* What to do *
Check every line below for the word "wrist" and give only the number of lines where it appears.

* Input data *
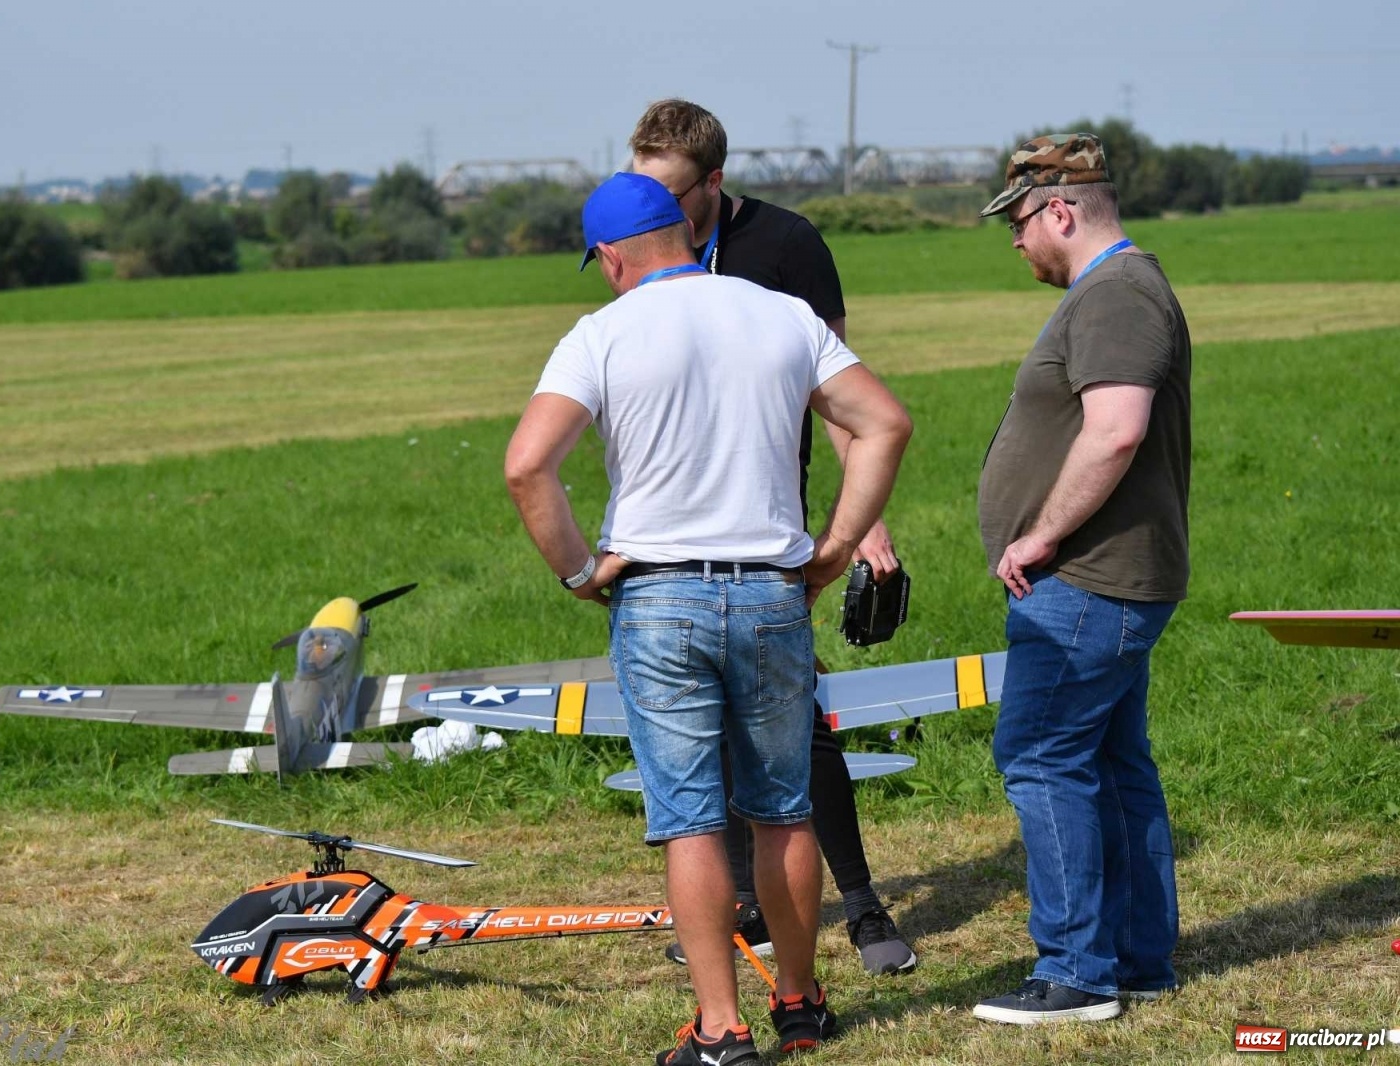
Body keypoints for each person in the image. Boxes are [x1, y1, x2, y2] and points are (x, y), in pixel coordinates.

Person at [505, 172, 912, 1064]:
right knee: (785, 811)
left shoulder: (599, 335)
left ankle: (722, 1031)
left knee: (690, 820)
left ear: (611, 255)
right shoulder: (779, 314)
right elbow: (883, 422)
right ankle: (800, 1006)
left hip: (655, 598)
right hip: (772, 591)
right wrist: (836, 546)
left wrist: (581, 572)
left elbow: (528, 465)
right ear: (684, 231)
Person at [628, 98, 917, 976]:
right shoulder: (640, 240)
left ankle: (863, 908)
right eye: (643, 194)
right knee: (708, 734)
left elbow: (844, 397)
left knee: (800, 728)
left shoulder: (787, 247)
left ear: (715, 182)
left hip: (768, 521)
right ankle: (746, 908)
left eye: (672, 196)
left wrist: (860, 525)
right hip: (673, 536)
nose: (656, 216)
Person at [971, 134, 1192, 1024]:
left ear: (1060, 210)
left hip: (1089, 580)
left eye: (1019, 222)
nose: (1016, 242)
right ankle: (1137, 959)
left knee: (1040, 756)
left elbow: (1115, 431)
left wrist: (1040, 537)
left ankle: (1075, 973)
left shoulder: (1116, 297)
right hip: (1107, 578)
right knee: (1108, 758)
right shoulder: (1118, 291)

* * *

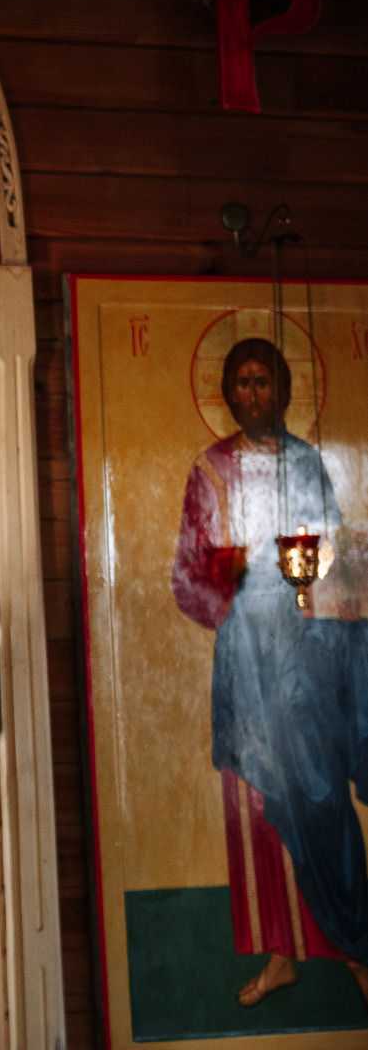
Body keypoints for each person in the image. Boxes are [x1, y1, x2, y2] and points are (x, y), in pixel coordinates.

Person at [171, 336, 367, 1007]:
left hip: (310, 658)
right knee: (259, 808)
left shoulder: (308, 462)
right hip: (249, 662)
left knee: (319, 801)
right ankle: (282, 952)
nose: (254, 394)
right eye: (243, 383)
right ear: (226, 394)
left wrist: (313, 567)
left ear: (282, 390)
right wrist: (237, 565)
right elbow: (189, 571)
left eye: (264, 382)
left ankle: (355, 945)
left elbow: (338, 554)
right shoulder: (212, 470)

* Response *
6